Testo fornito ▸
Translate

venerdì 30 ottobre 2009

Atimpuri

Da 15 anni a questa parte, dalla discesa in campo tanto per capirci, il termine comunisti è diventato sinonimo di tutto ciò che di più immondo la mente umana può immaginare. Su questa ossessione Michele Serra ci costruisce un ragionamento interessante.


giovedì 29 ottobre 2009

L'ora di religione

(…) La vera questione è se sia la scuola pubblica di uno Stato laico il posto più indicato dove essere istruiti non su una disciplina ma su una fede (…).
Lo scrive oggi Corrado Augias rispondendo ad un lettore di Repubblica che argomentava a difesa dell’ora di religione nella scuola statale, scelta, a suo dire, dal 91% degli studenti.

Disonorevoli

E’ storia vecchia quella dei privilegi di deputati e senatori, e non parlo degli importi degli stipendi o delle pensioni, sui quali ci sarebbe comunque da discutere, ma di quei benefit che vanno oltre la decenza e il rispetto e che gli inquilini di Montecitorio e Palazzo Madama si portano dietro come vitalizio: aerei, treni e autostrade gratis, tanto per fare gli esempi più presentabili. Ora, in questo momento di crisi economica, anche a livello centrale si cerca di fare cassa tagliando le voci di spesa meno urgenti, e siccome non è possibile togliere i capricci a chi è attualmente in carica, l’ipotetico ragioniere di Camera e Senato ha deciso di spuntare dal bilancio le risorse destinate fino ad oggi agli ex dei palazzi della politica. Personalmente ritengo scandaloso che persone non certo indigenti - professionisti perlopiù, a cui la parentesi amministrativa non ha certo nuociuto all’attività privata, anzi - usufruiscano di queste regalie: perché? a quale titolo? Non ho aggettivi per definire la loro alzata di scudi alla notizia che dal prossimo anno si cambia. Il fatto che a guidare la marcia sia un ex deputato del pci invece mi fa vomitare.

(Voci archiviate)
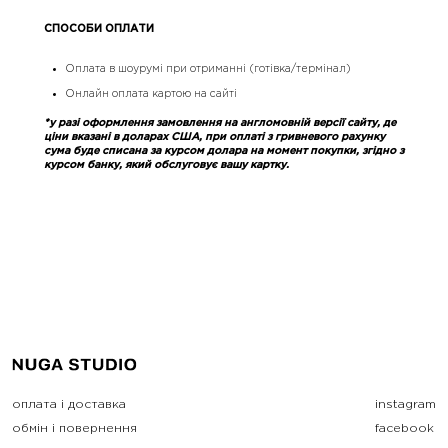
СПОСОБИ ОПЛАТИ
Оплата в шоурумі при отриманні (готівка/термінал)
Онлайн оплата картою на сайті
*у разі оформлення замовлення на англомовній версії сайту, де
ціни вказані в доларах США, при оплаті з гривневого рахунку
сума буде списана за курсом долара на момент покупки, згідно з
курсом банку, який обслуговує вашу картку.
оплата і доставка
instagram
обмін і повернення
facebook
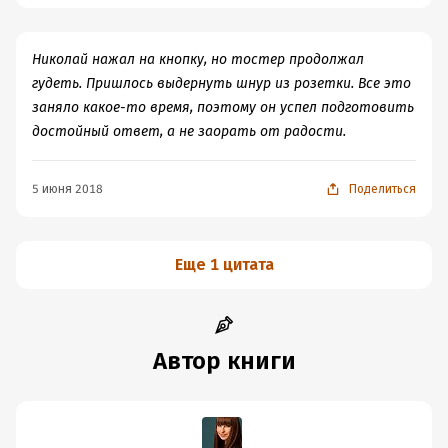
Николай нажал на кнопку, но тостер продолжал
гудеть. Пришлось выдернуть шнур из розетки. Все это
заняло какое-то время, поэтому он успел подготовить
достойный ответ, а не заорать от радости.
5 июня 2018
Поделиться
Еще 1 цитата
Автор книги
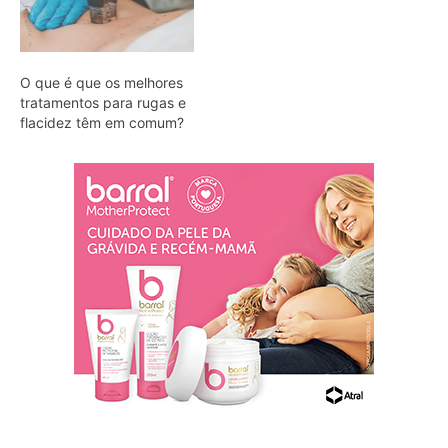
O que é que os melhores
tratamentos para rugas e
flacidez têm em comum?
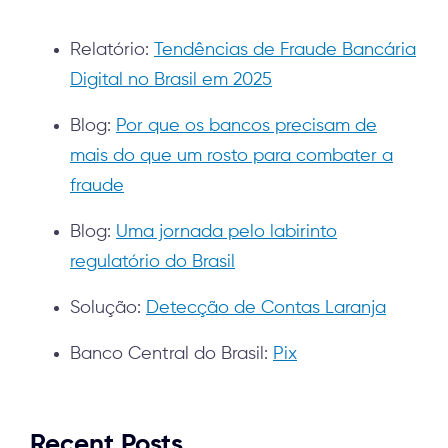
Relatório:
Tendências de Fraude Bancária
Digital no Brasil em 2025
Blog:
Por que os bancos precisam de
mais do que um rosto para combater a
fraude
Blog:
Uma jornada pelo labirinto
regulatório do Brasil
Solução:
Detecção de Contas Laranja
Banco Central do Brasil:
Pix
Recent Posts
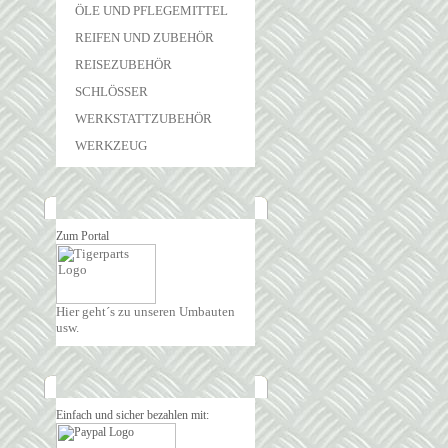
ÖLE UND PFLEGEMITTEL
REIFEN UND ZUBEHÖR
REISEZUBEHÖR
SCHLÖSSER
WERKSTATTZUBEHÖR
WERKZEUG
Zum Portal
Hier geht´s zu unseren Umbauten
usw.
Einfach und sicher bezahlen mit:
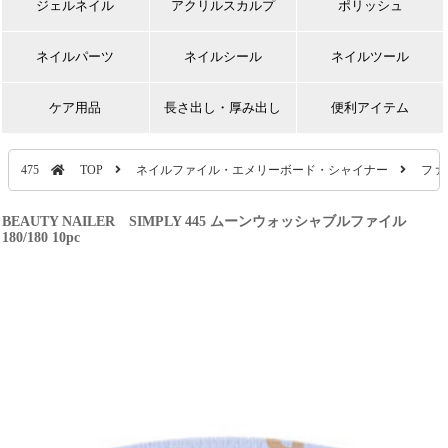
ジェルネイル
アクリルスカルプ
ポリッシュ
ネイルパーツ
ネイルシール
ネイルツール
ケア用品
長さ出し・厚み出し
便利アイテム
475
TOP
ネイルファイル・エメリーボード・シャイナー
ファ
BEAUTY NAILER SIMPLY 445 ムーンウォッシャブルファイル
180/180 10pc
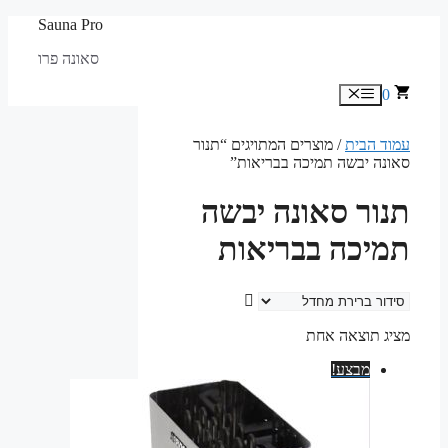
לדלג
Sauna Pro
לתוכן
סאונה פרו
0
תפריט
עמוד הבית
/ מוצרים המתויגים “תנור
סאונה יבשה תמיכה בבריאות”
תנור סאונה יבשה
תמיכה בבריאות
מציג תוצאה אחת
מבצע!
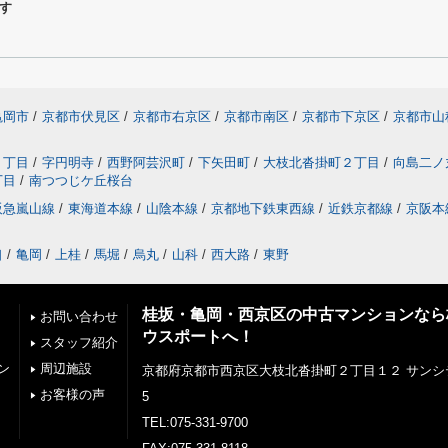
す
亀岡市
/
京都市伏見区
/
京都市右京区
/
京都市南区
/
京都市下京区
/
京都市山
２丁目
/
字円明寺
/
西野阿芸沢町
/
下矢田町
/
大枝北沓掛町２丁目
/
向島二ノ
丁目
/
南つつじケ丘桜台
阪急嵐山線
/
東海道本線
/
山陰本線
/
京都地下鉄東西線
/
近鉄京都線
/
京阪本
口
/
亀岡
/
上桂
/
馬堀
/
烏丸
/
山科
/
西大路
/
東野
桂坂・亀岡・西京区の中古マンションなら
お問い合わせ
ウスポートへ！
スタッフ紹介
ン
周辺施設
京都府京都市西京区大枝北沓掛町２丁目１２ サンシ
お客様の声
5
TEL:075-331-9700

Attività previste ▸
1 - Determini quante righe delle voci contengono la stringa "תנור". Indichi soltanto il numero.
2 - Prosegua il testo fornito subito dopo la sua ultima frase.

Risposte per punto ▸
1 - 2

2 -
mercoledì 28 ottobre 2009

Da “yes, we can” a “se po’ fa”

(…) Per questo aborrono Berlusconi che, per contro, ha legittimato i vizi storici degli italiani, gli altri italiani, che son forse la maggioranza. Che con la scesa in campo del Cavaliere hanno finalmente trovato qualcuno che non li faceva vergognare della vocazione nazionale ad "arrangiarsi", magari con qualche imbroglio piccolo o grande, eludendo il fisco, lavorando in nero, armeggiando per una violazione edilizia. E soprattutto vivendo la legge, le regole e sotto sotto anche qualcuno dei 10 Comandamenti, figuriamoci la Costituzione, come malevoli impedimenti al libero esplicitarsi di tutto ciò che bisogna fare per sopravvivere. Per questo amano e si identificano con Berlusconi che ha suonato la campana del "liberi tutti" (l'altro giorno, persino, dall'obbligo di pagare il canone Rai). Cosa gliene importa del conflitto d'interessi, della suddivisione dei poteri, del ludibrio gettato sulla Magistratura? Anzi, la condotta scandalosa, pubblicamente esibita, la degradazione dei palazzi del potere in luoghi di privato piacere, la promozione delle veline di turno, danno a tanti diseredati, ai rampanti in lista di attesa, agli infiniti aspiranti alle innumerevoli "isole dei famosi", il placet "che tutto se po' fa", la versione plebea dello "Yes, we can". (…)

martedì 27 ottobre 2009

What a pity


Via la maglietta, corsa sotto la curva, braccia alzate, bestemmia liberatoria, danza tribale intorno alla bandierina, come Juary, ve lo ricordate? Rutelli lascia il Pd.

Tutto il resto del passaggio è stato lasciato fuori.